» YOUR ASSIGNMENT
Reproduce nothing but the lines from the start of the material through the line that includes "说明 | 使用语句 |", both ends included, and omit every picture.

» RECORDS PROVIDED
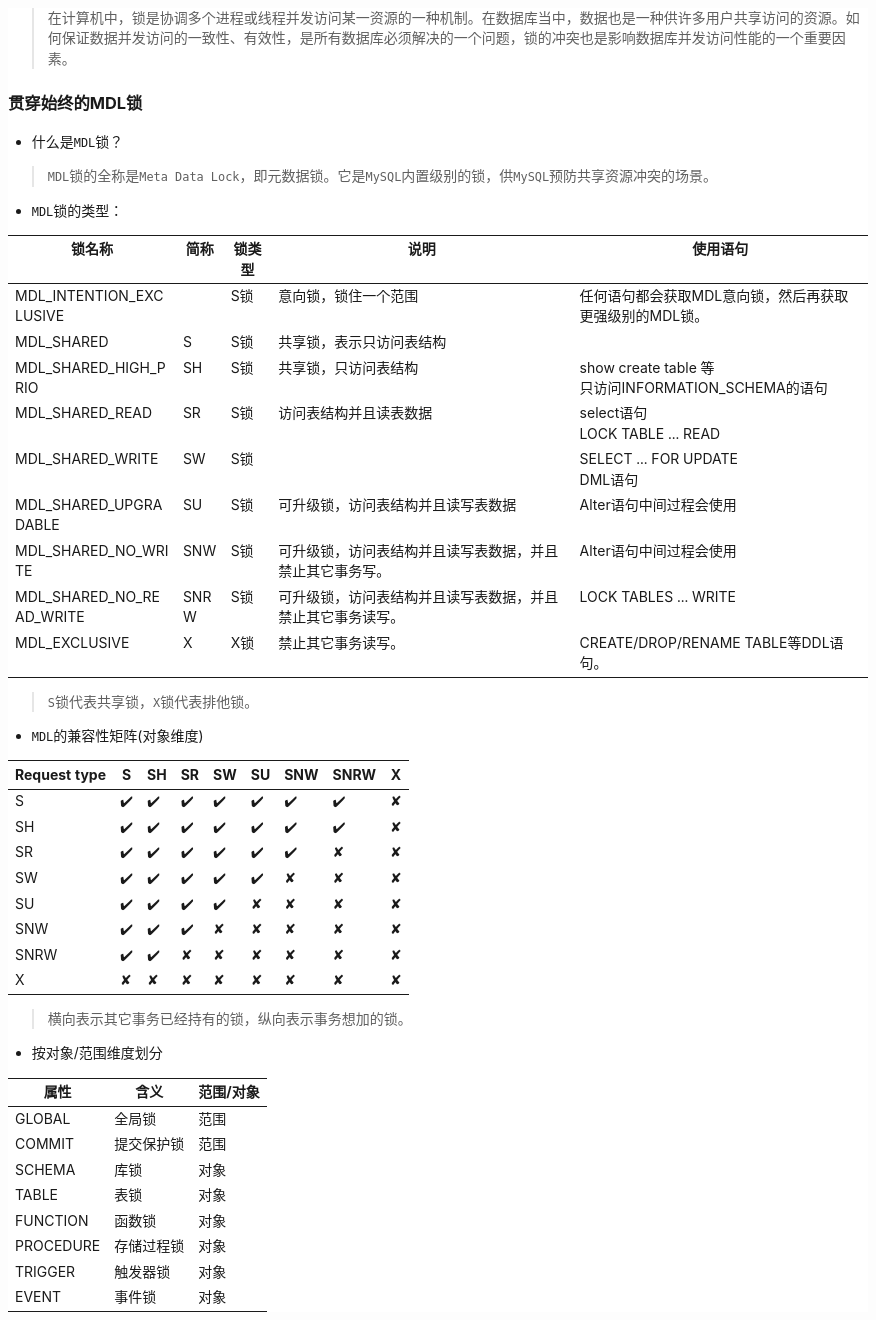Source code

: > 在计算机中，锁是协调多个进程或线程并发访问某一资源的一种机制。在数据库当中，数据也是一种供许多用户共享访问的资源。如何保证数据并发访问的一致性、有效性，是所有数据库必须解决的一个问题，锁的冲突也是影响数据库并发访问性能的一个重要因素。

### 贯穿始终的MDL锁
- 什么是`MDL`锁？
> `MDL`锁的全称是`Meta Data Lock`，即元数据锁。它是`MySQL`内置级别的锁，供`MySQL`预防共享资源冲突的场景。
- `MDL`锁的类型：

| 锁名称 | 简称 | 锁类型 | 说明 | 使用语句 | 
| --- | --- | --- | --- | --- |
| MDL_INTENTION_EXCLUSIVE |  | S锁 | 意向锁，锁住一个范围 | 任何语句都会获取MDL意向锁，然后再获取更强级别的MDL锁。 |
| MDL_SHARED | S | S锁 | 共享锁，表示只访问表结构 |  |
| MDL_SHARED_HIGH_PRIO | SH | S锁 | 共享锁，只访问表结构 | show create table 等<br>只访问INFORMATION_SCHEMA的语句 |
| MDL_SHARED_READ | SR | S锁 | 访问表结构并且读表数据 | select语句 <br>LOCK TABLE ...  READ |
| MDL_SHARED_WRITE | SW | S锁 |  | SELECT ... FOR UPDATE <br>  DML语句 |
| MDL_SHARED_UPGRADABLE | SU | S锁 | 可升级锁，访问表结构并且读写表数据 | Alter语句中间过程会使用 |
| MDL_SHARED_NO_WRITE | SNW | S锁 | 可升级锁，访问表结构并且读写表数据，并且禁止其它事务写。 | Alter语句中间过程会使用 |
| MDL_SHARED_NO_READ_WRITE | SNRW | S锁 | 可升级锁，访问表结构并且读写表数据，并且禁止其它事务读写。 | LOCK TABLES ... WRITE |
| MDL_EXCLUSIVE | X | X锁 | 禁止其它事务读写。 | CREATE/DROP/RENAME TABLE等DDL语句。 |
> `S`锁代表共享锁，`X`锁代表排他锁。
- `MDL`的兼容性矩阵(对象维度)

| Request type | S | SH | SR | SW | SU | SNW | SNRW | X |
| --- | --- | --- | --- | --- | --- | --- | --- | --- |
| S | ✔️ | ✔️ | ✔️ | ✔️ | ✔️ | ✔️ | ✔️ | ✘ |
| SH | ✔️ | ✔️ | ✔️ | ✔️ | ✔️ | ✔️ | ✔️ | ✘ |
| SR | ✔️ | ✔️ | ✔️ | ✔️ | ✔️ | ✔️ | ✘ | ✘ |
| SW | ✔️ | ✔️ | ✔️ | ✔️ | ✔️ | ✘ | ✘ | ✘ |
| SU | ✔️ | ✔️ | ✔️ | ✔️ | ✘ | ✘ | ✘ | ✘ |
| SNW | ✔️ | ✔️ | ✔️ | ✘ | ✘ | ✘ | ✘ | ✘ |
| SNRW | ✔️ | ✔️ | ✘ | ✘ | ✘ | ✘ | ✘ | ✘ |
| X | ✘ | ✘ | ✘ | ✘ | ✘ | ✘ | ✘ | ✘ |
> 横向表示其它事务已经持有的锁，纵向表示事务想加的锁。

- 按对象/范围维度划分

| 属性 | 含义 | 范围/对象 |
| --- | --- | --- |
| GLOBAL | 全局锁 | 范围 |
| COMMIT | 提交保护锁 | 范围 |
| SCHEMA | 库锁 | 对象 |
| TABLE | 表锁 | 对象 |
| FUNCTION | 函数锁 | 对象 |
| PROCEDURE | 存储过程锁 | 对象 |
| TRIGGER | 触发器锁 | 对象 |
| EVENT | 事件锁 | 对象 |
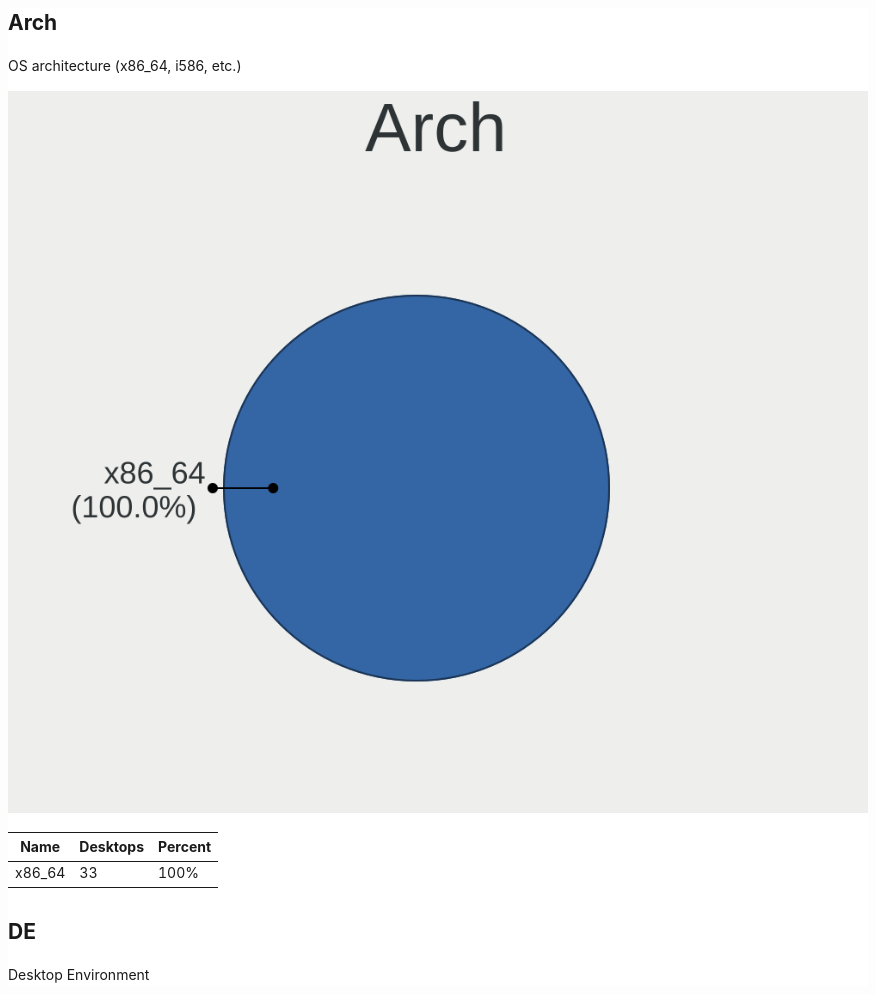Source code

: Arch
----

OS architecture (x86_64, i586, etc.)

![Arch](./images/pie_chart/os_arch.svg)


| Name   | Desktops | Percent |
|--------|----------|---------|
| x86_64 | 33       | 100%    |

DE
--

Desktop Environment

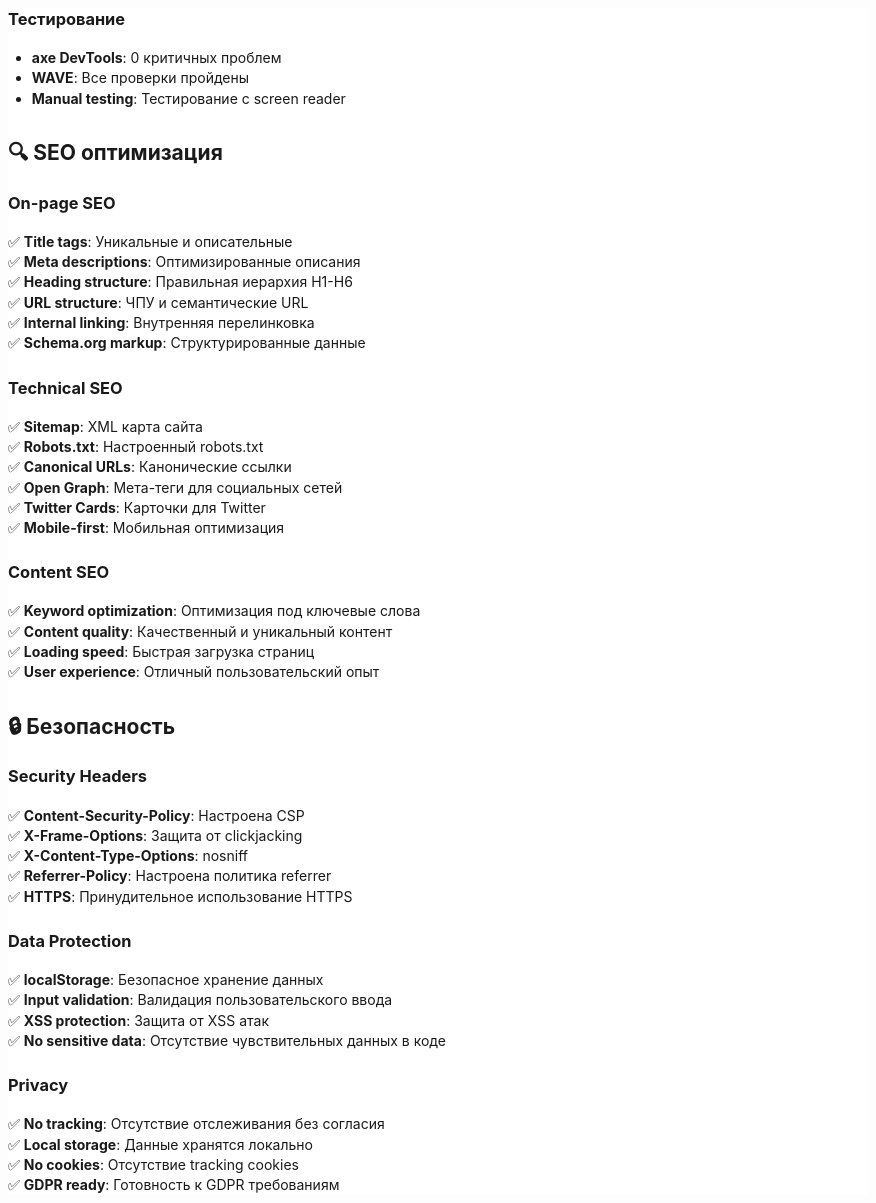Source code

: ### Тестирование
- **axe DevTools**: 0 критичных проблем
- **WAVE**: Все проверки пройдены
- **Manual testing**: Тестирование с screen reader

## 🔍 SEO оптимизация

### On-page SEO
✅ **Title tags**: Уникальные и описательные  
✅ **Meta descriptions**: Оптимизированные описания  
✅ **Heading structure**: Правильная иерархия H1-H6  
✅ **URL structure**: ЧПУ и семантические URL  
✅ **Internal linking**: Внутренняя перелинковка  
✅ **Schema.org markup**: Структурированные данные  

### Technical SEO
✅ **Sitemap**: XML карта сайта  
✅ **Robots.txt**: Настроенный robots.txt  
✅ **Canonical URLs**: Канонические ссылки  
✅ **Open Graph**: Мета-теги для социальных сетей  
✅ **Twitter Cards**: Карточки для Twitter  
✅ **Mobile-first**: Мобильная оптимизация  

### Content SEO
✅ **Keyword optimization**: Оптимизация под ключевые слова  
✅ **Content quality**: Качественный и уникальный контент  
✅ **Loading speed**: Быстрая загрузка страниц  
✅ **User experience**: Отличный пользовательский опыт  

## 🔒 Безопасность

### Security Headers
✅ **Content-Security-Policy**: Настроена CSP  
✅ **X-Frame-Options**: Защита от clickjacking  
✅ **X-Content-Type-Options**: nosniff  
✅ **Referrer-Policy**: Настроена политика referrer  
✅ **HTTPS**: Принудительное использование HTTPS  

### Data Protection
✅ **localStorage**: Безопасное хранение данных  
✅ **Input validation**: Валидация пользовательского ввода  
✅ **XSS protection**: Защита от XSS атак  
✅ **No sensitive data**: Отсутствие чувствительных данных в коде  

### Privacy
✅ **No tracking**: Отсутствие отслеживания без согласия  
✅ **Local storage**: Данные хранятся локально  
✅ **No cookies**: Отсутствие tracking cookies  
✅ **GDPR ready**: Готовность к GDPR требованиям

» SOLUTION TO THE EXERCISE
Source code

: > 在计算机中，锁是协调多个进程或线程并发访问某一资源的一种机制。在数据库当中，数据也是一种供许多用户共享访问的资源。如何保证数据并发访问的一致性、有效性，是所有数据库必须解决的一个问题，锁的冲突也是影响数据库并发访问性能的一个重要因素。

### 贯穿始终的MDL锁
- 什么是`MDL`锁？
> `MDL`锁的全称是`Meta Data Lock`，即元数据锁。它是`MySQL`内置级别的锁，供`MySQL`预防共享资源冲突的场景。
- `MDL`锁的类型：

| 锁名称 | 简称 | 锁类型 | 说明 | 使用语句 | 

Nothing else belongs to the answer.